On constatera encore, avec l’intimé, que la décision attaquée est effectivement favorable au recourant, dans la mesure où l’OAI a demandé le remboursement des prestations versées dès le 1er novembre 2022, en application du délai de péremption relatif de trois ans de l’art. 25 al. 2 LPGA, alors qu’il aurait pu exiger la restitution des montants indûment touchés dès le 1er novembre 2020, dans le cadre du délai de péremption absolu de l’art. 25 al. 2 LPGA. En l’occurrence, il ne se justifie toutefois pas de procéder à une reformatio in pejus de la décision entreprise. L’autorité de recours cantonale doit en effet faire preuve de retenue avant de réformer une décision au détriment de la partie recourante, en particulier si des questions d’opportunité ou d’appréciation sont en jeu (Jean Métral in Anne- Sylvie Dupont/Margit Moser-Szeless [édit.], op. cit., n° 77 ad art. 61).

c) Enfin, le recourant se prévaut pour l’essentiel de sa bonne foi. Or comme l’a observé à juste titre l’intimé, la question de la bonne foi n’a, en l’état, pas à être examinée. En effet, une remise éventuelle de l’obligation de restituer, subordonnée à la bonne foi et à la situation financière difficile de celui qui en fait la demande, devra faire l’objet – cas échéant – d’une procédure subséquente. A cet égard, on rappellera que le recourant conserve la faculté de déposer, auprès de l’OAI, une demande de remise de l’obligation de restituer le montant réclamé dans les trente jours à compter de l’entrée en force du présent arrêt, conformément aux art. 25 al. 1 LPGA et 4 OPGA.

6.

a) Compte tenu de ce qui précède, le recours, mal fondé, doit être rejeté et la décision entreprise confirmée.

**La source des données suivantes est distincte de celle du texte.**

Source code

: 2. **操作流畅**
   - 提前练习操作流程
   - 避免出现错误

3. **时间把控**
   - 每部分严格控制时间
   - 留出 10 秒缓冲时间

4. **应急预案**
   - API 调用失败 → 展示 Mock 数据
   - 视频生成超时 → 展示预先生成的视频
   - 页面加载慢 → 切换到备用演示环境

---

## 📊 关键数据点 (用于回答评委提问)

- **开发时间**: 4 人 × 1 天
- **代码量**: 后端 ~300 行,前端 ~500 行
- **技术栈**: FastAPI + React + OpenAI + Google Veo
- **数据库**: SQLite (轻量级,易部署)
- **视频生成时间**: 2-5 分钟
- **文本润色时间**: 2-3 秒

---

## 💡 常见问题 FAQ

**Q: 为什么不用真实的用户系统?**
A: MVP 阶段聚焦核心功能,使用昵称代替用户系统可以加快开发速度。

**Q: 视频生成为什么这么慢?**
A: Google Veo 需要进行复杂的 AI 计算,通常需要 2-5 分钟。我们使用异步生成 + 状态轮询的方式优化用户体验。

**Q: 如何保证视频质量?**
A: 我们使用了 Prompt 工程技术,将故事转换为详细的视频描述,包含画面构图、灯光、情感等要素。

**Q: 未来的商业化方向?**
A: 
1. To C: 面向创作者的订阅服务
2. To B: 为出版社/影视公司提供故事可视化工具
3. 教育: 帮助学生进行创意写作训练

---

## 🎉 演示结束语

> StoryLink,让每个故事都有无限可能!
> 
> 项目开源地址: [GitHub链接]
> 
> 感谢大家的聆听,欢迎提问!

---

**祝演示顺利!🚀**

b) La procédure de recours en matière de contestations portant sur des prestations de l’assurance-invalidité est soumise à des frais de justice (art. 69 al. 1bis LAI). Il convient de les fixer à 600 fr. et de les mettre à la charge du recourant, vu le sort de ses conclusions. Toutefois, celui-ci étant au bénéfice de l’assistance judiciaire limitée aux frais de justice, les frais judiciaires mis à sa charge ci-avant sont provisoirement assumés par l’Etat. Le recourant est toutefois rendu attentif au fait qu’il devra en rembourser le montant dès qu’il sera en mesure de le faire (art. 122 al. 1 et 123 CPC [code de procédure civile du 19 décembre 2008 ; RS 272], applicables par renvoi de l’art. 18 al. 5 LPA-VD). Les modalités de ce remboursement sont fixées par la Direction du recouvrement de la Direction générale des affaires institutionnelles et des communes (auparavant : le Service juridique et législatif ; art. 5 RAJ [règlement cantonal vaudois du 7 décembre 2010 sur l’assistance judiciaire en matière civile ; BLV 211.02.3]).

c) Il n’y a, en outre, pas lieu d’allouer de dépens au recourant, qui n’obtient pas gain de cause (art. 61 let. g LPGA).

Dispositif

Par ces motifs, la juge unique prononce :

I. Le recours est rejeté.

II. La décision rendue le 9 octobre 2025 par l’Office de l’assuranceinvalidité pour le canton de Vaud est confirmée.

III. Les frais judiciaires, arrêtés à 600 fr. (six cents francs), mis à la charge de A.________, sont provisoirement assumés par l’Etat.

IV. Il n’est pas alloué de dépens.

V. Le bénéficiaire de l’assistance judiciaire est, dans la mesure de l’art. 123 CPC, applicable par renvoi de l’art. 18 al. 5 LPA-VD, tenu au remboursement des frais judiciares mis à la charge de l’Etat.

La juge unique : La greffière :

Du

L'arrêt qui précède est notifié à :

  • B.________, Service des curatelles et tutelles professionnelles (pour le recourant),

  • Office de l’assurance-invalidité pour le canton de Vaud,

  • Office fédéral des assurances sociales,

par l'envoi de photocopies.

Le présent arrêt peut faire l'objet d'un recours en matière de droit public devant le Tribunal fédéral au sens des art. 82 ss LTF (loi du 17 juin 2005 sur le Tribunal fédéral ; RS 173.110), cas échéant d'un recours constitutionnel subsidiaire au sens des art. 113 ss LTF. Ces recours doivent être déposés devant le Tribunal fédéral (Schweizerhofquai 6, 6004 Lucerne) dans les trente jours qui suivent la présente notification (art. 100 al. 1 LTF).